Restated and Amended Articles of Incorporation
December 5, 2012
ARTICLE I. Name
The name of this corporation is the “Cal Poly Corporation.”
ARTICLE II. Purposes
- This corporation is a nonprofit public benefit corporation and is not organized for the private gain of any person. It is organized under the Nonprofit Public Benefit Corporation Law for charitable purposes.
- The charitable purposes for which this corporation is organized and will be operated exclusively are to perform the functions of, and to carry out the mission and educational programs that benefit California Polytechnic State University, San Luis Obispo. This corporation is organized exclusively for charitable purposes within the meaning of §501(c)(3) of the Internal Revenue Code of 1986, as amended.
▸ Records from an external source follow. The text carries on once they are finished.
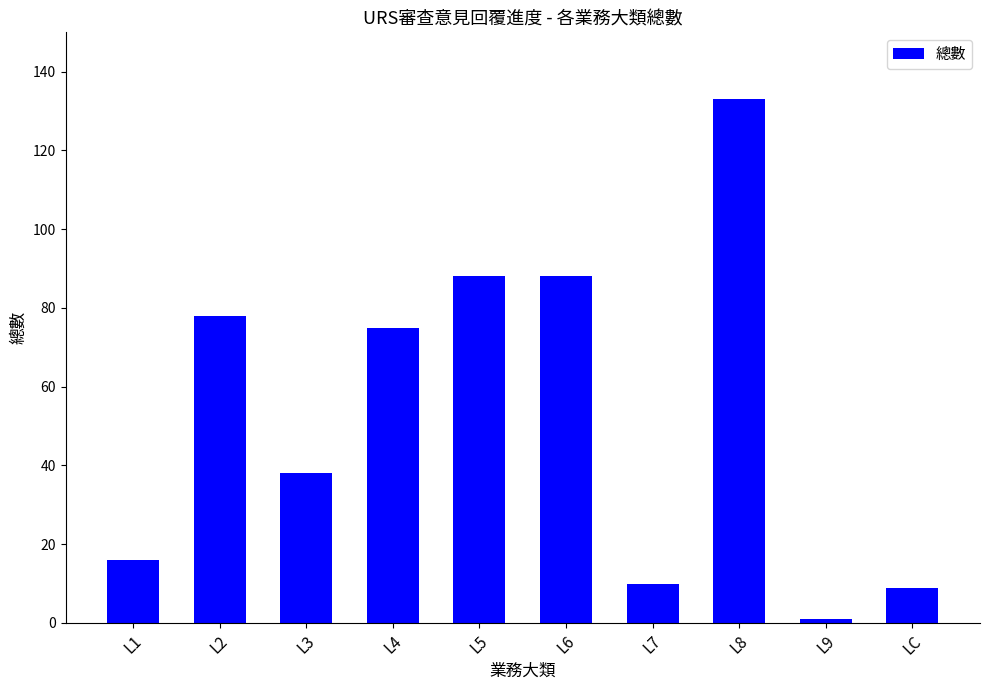

What position from the right is L6?

5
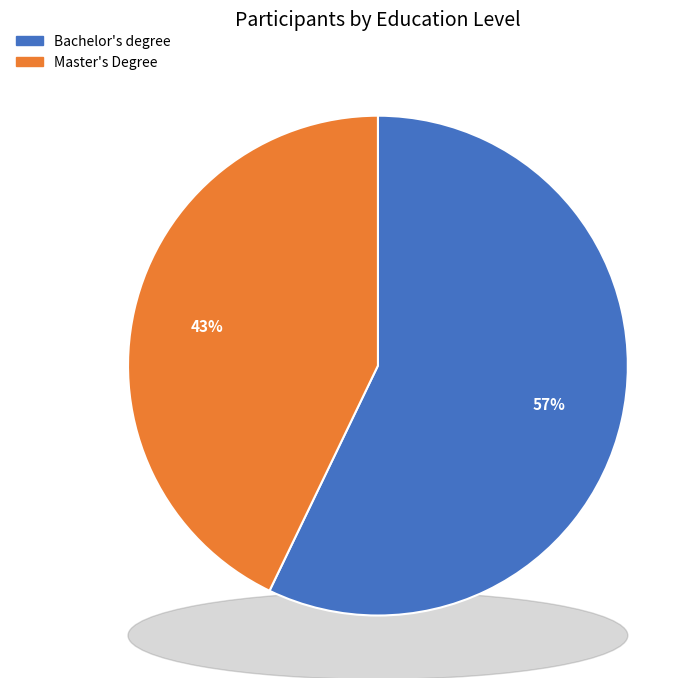

Is it true that Master's Degree is 51% of the pie?

False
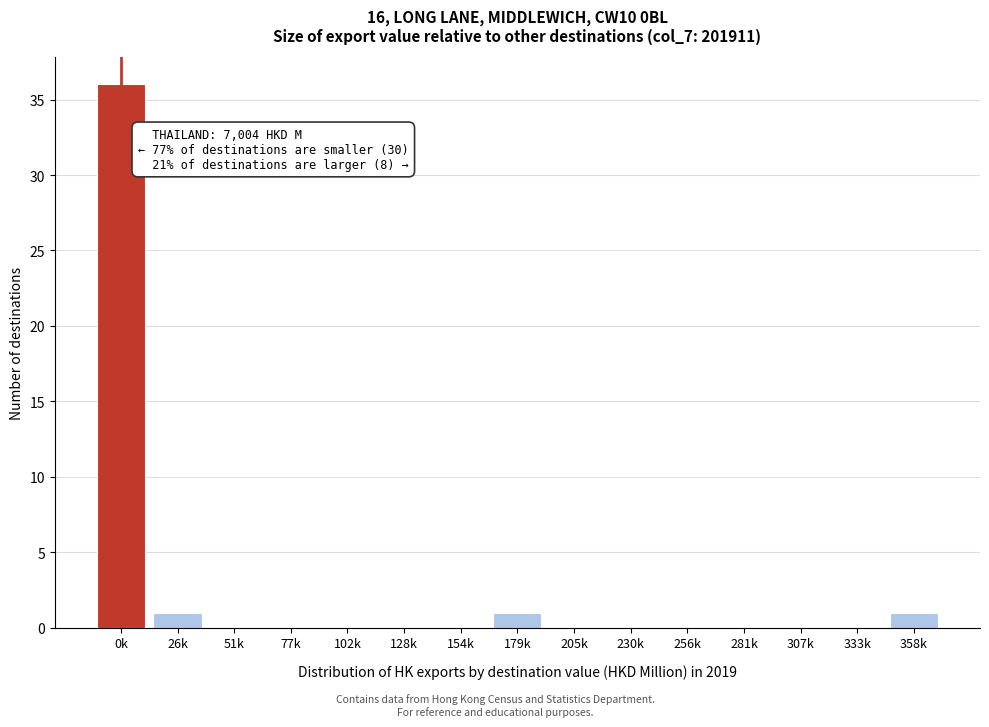

Reading left to right, list all the values displayed in this chart.

0k=36	26k=1	51k=0	77k=0	102k=0	128k=0	154k=0	179k=1	205k=0	230k=0	256k=0	281k=0	307k=0	333k=0	358k=1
- The foregoing provisions shall be construed as both purposes and powers, but no recitation, expression or declaration of specific or special powers or purposes herein enumerated shall be deemed to be exclusive, and it is hereby expressly declared that all other lawful powers not inconsistent herewith are hereby included.
ARTICLE III. Exempt Status and Limitation of Activities
- This corporation is organized and operated exclusively for the charitable purposes described in Article II, and it shall be nonprofit and nonpartisan.
- Nothing in Article II shall be construed as allowing the Cal Poly Corporation to carry on any other activities not permitted to be carried on (1) by a corporation exempt from federal income tax under §501(c)(3) of the Internal Revenue Code of 1986, as amended, or (2) by corporation contributions which are deductible under §§170(c)(2), 2055(a)(2), 2106(a)(2)(A)(ii), 2522(a)(2), or 2522(b)(2) of the Internal Revenue Code.
- No substantial part of the activities of this corporation shall consist of carrying on propaganda, or otherwise attempting to influence legislation, and the Cal Poly Corporation shall not participate or intervene in any political campaign (including the publishing or distribution of statements) on behalf of, or in opposition to, any candidate for public office.
ARTICLE IV. Principal Office
The principal office for the transaction of the business of the corporation will be located in the County of San Luis Obispo, State of California.
ARTICLE V. Dedication and Dissolution
- The property of this corporation is irrevocably dedicated to charitable purposes. No part of the net income or assets of this corporation shall ever inure to the benefit of its directors or officers, or to any private person, except that the Cal Poly Corporation is authorized and empowered to pay reasonable compensation for services rendered and to make payments and distributions in furtherance of the purposes set forth in Article II.
- Upon dissolution or winding up of this corporation, net assets remaining after payment, or provision for payment, of all debts and liabilities of this corporation, other than trust funds shall be distributed to one or more nonprofit corporations organized and operated for the benefit of the California Polytechnic State University as approved by the President of the University and by the Chancellor of California State University. Such nonprofit corporation or corporations must be qualified for Federal income tax exemption under §501(c)(3) of the Internal Revenue Code of 1986, as amended, and have established its tax exempt status under §23701d of the California Revenue and Taxation Code, as amended, be organized and operated exclusively for charitable or educational purposes, and meet the requirement for exemption specified in §214 of the California Revenue and Taxation Code.
ARTICLE VI. Amendment
The Articles of Incorporation of this corporation shall be amended only by the two-thirds vote of a majority of the qualified directors then in office, subject to the approval of the President of California Polytechnic State University.
Amended Article V(b) 11-5-12
Restated and Amended Articles of Incorporation 9-23-11, changing “Board of Trustees” to “Chancellor”
Approved December 5, 2012, at San Luis Obispo, California.